Beim Angriff der Hamas auf Israel am 7. Oktober 2023 habe es aller Wahrscheinlichkeit nach auch Vergewaltigungen gegeben, so steht es in dem Bericht der Vereinten Nationen, der vor wenigen Tagen veröffentlicht wurde. Damit ist offiziell bestätigt, was wir aus sozialen Netzwerken und von Überlebenden längst gewusst hatten: Dass sexuelle Gewalt und sexualisierte Folter als Kriegswaffe eingesetzt wurden. Und wir? Halten uns zurück. Bleiben stumm. Schreien nicht auf. Uns fehlen die Parolen gegen das Entsetzliche, was diese Frauen erleben mussten. 

Im Alltag kämpfen wir für ein gleichberechtigtes Leben, setzen uns weltweit für die Selbstbestimmung von Frauen ein, auch für die sexuelle. Wir schreiben Transparente, bedrucken T-Shirts, überlegen uns Sprechchöre, demonstrieren durch die Straßen und schaffen internationalen Zusammenhalt – nur nicht in Momenten der blanken, der brutalsten Gewalt. So wirkt es. 

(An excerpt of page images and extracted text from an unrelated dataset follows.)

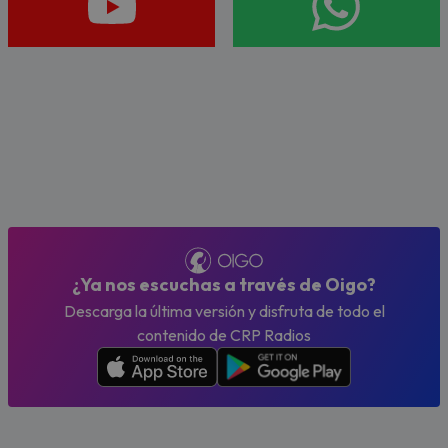
¿Ya nos escuchas a través de Oigo?
Descarga la última versión y disfruta de todo el
contenido de CRP Radios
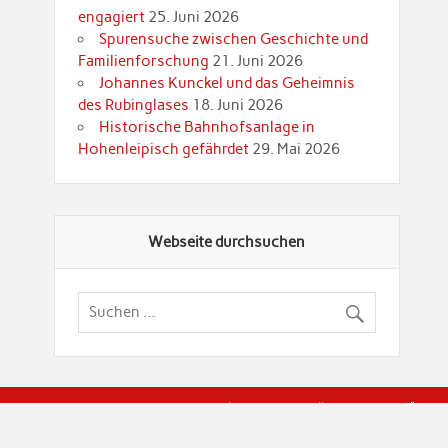
engagiert
25. Juni 2026
Spurensuche zwischen Geschichte und
Familienforschung
21. Juni 2026
Johannes Kunckel und das Geheimnis
des Rubinglases
18. Juni 2026
Historische Bahnhofsanlage in
Hohenleipisch gefährdet
29. Mai 2026
Webseite durchsuchen
© Brandenburgische Genealogische Gesellschaft (BGG) "Rot
dier Privatspäre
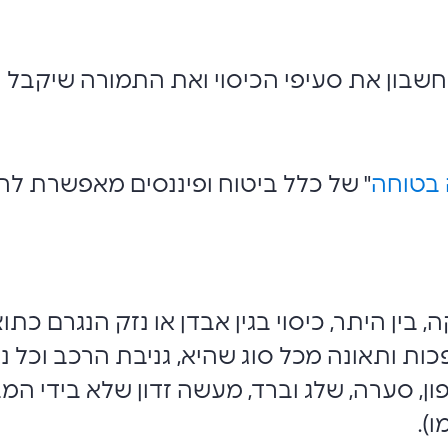
חשבון את סעיפי הכיסוי ואת התמורה שיקבל 
 בטוחה
" של כלל ביטוח ופיננסים מאפשרת להבי
 בין היתר, כיסוי בגין אבדן או נזק הנגרם כת
ותאונה מכל סוג שהיא, גניבת הרכב וכל נזק 
ון, סערה, שלג וברד, מעשה זדון שלא בידי המ
).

Der weibliche Körper ist bis heute politisch

Spät kommen diese Feststellungen der internationalen Regierungsorganisation, in den Augen vieler Beobachterinnen und Beobachter zu spät. Aber auch abseits der politischen Ebene tun wir westlichen Gesellschaften uns allzu schwer damit, uns mit den Betroffenen zu solidarisieren. Als machte uns ihr Leid stumm. Das hat mehrere Gründe. 

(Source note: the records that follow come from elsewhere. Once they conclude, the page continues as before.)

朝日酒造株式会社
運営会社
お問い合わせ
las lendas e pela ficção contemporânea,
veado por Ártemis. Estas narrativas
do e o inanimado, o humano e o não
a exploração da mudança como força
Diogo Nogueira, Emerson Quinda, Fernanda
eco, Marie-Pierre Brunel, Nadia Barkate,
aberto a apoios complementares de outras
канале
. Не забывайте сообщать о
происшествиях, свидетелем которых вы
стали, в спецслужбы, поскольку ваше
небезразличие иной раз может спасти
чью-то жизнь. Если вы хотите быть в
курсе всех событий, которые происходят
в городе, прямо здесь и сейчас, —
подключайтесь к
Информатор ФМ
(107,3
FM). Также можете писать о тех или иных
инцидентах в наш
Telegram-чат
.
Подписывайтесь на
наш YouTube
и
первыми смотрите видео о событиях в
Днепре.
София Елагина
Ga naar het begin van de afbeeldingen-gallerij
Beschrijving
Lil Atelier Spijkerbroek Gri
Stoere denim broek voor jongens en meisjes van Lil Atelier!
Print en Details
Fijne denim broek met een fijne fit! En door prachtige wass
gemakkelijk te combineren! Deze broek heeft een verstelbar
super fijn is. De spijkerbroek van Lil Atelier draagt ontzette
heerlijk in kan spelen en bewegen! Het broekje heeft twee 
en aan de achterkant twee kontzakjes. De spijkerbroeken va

Einer der lautesten ist der Krieg selbst, der es unmöglich macht, das Leid der einen Seite zu benennen und anzuerkennen, das der anderen aber nicht. Das, was Frauen im Gazastreifen widerfährt, ist ebenso grausam wie das, was in Israel passiert ist. Nun werfen israelische Frauen feministischen Aktivistinnen und internationalen Frauenorganisationen vor, zu zögerlich auf die geschlechtsspezifische Gewalt zu reagieren. Ihre ideologische Haltung sei stärker als die Solidarität mit den vergewaltigten und misshandelten Frauen. Das wäre erschütternd. Denn als Feministin kann man nur eine Haltung einnehmen.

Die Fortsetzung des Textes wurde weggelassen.